Texto extraído
----------------
El ídolo no carece de contradicciones, y vaya si las tuvo Maradona: contradictorio, polémico, transgresor, soberbio, desmesurado. Pero solidario con todos, amoroso de sus padres; versátil (el segmento Diego por Diego de su programa La Noche del Diez es una página memorable de la televisión argentina). Cercano a los pobres, y receloso de las estructuras que supieron tejer mantos de sospecha y de corrupción sobre las señeras instituciones futboleras, muchas veces no defensoras del mayor valor que debería justificarlas: el jugador de fútbol. El Maradona que nunca se cobijó en rol de víctima; el que supo admitir sus errores (aunque en la vida no pudo o no supo superarlos), pero aclarando a todo el mundo (en esa fantástica celebración de la Bombonera) que “la pelota no se mancha”.
No hay auténtico deportista que deje de admirarlo. Y ésa es una de las claves para comprender el fenómeno Maradona. Para entender lo que significa (me resisto a utilizar el tiempo pasado) hay que ser, o pensar o vivir como un deportista. Y el deportista lo que más admira no son sólo sus habilidades con la pelota: sino su entrega sin límite a costa de su físico, su rol de liderazgo, su rol de estratega, su pasión, su arte (porque el futbol también lo es). El más firme defensor de la ”celeste y blanca”, cuando más de uno retaceó su apoyo o se amilanó ante el compromiso. Los que livianamente lo juzgan –en el cortijo de aduladores y críticos- echan de ver la magnitud del fenómeno social, y olvidan la máxima “Yo soy yo y mis circunstancias” (Ortega y Gasset): nadie puede ser enteramente libre porque el entorno nos condiciona, a quién más, a quién menos. (En todo caso, sólo “la Verdad os hará libres”; Juan 8:32).
----------------
Datos proporcionados
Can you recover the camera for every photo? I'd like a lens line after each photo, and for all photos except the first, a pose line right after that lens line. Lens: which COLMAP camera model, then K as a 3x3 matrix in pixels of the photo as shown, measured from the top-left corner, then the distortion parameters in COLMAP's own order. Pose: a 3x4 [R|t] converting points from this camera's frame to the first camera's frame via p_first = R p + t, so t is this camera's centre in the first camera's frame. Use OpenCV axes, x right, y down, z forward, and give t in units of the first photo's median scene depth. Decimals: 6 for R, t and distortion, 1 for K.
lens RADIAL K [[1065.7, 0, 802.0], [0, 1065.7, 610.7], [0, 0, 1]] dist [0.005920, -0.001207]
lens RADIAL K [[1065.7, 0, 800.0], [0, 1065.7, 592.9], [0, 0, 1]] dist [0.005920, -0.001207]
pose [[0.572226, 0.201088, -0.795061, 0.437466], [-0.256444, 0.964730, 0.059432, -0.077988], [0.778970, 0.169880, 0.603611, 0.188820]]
----------------
Detalles del ejercicio
Según el texto sobre Maradona, ¿en qué lugar aclaró a todo el mundo que "la pelota no se mancha"? El material no tiene ningún papel en esta tarea.

Resultado del ejercicio
En la celebración de la Bombonera.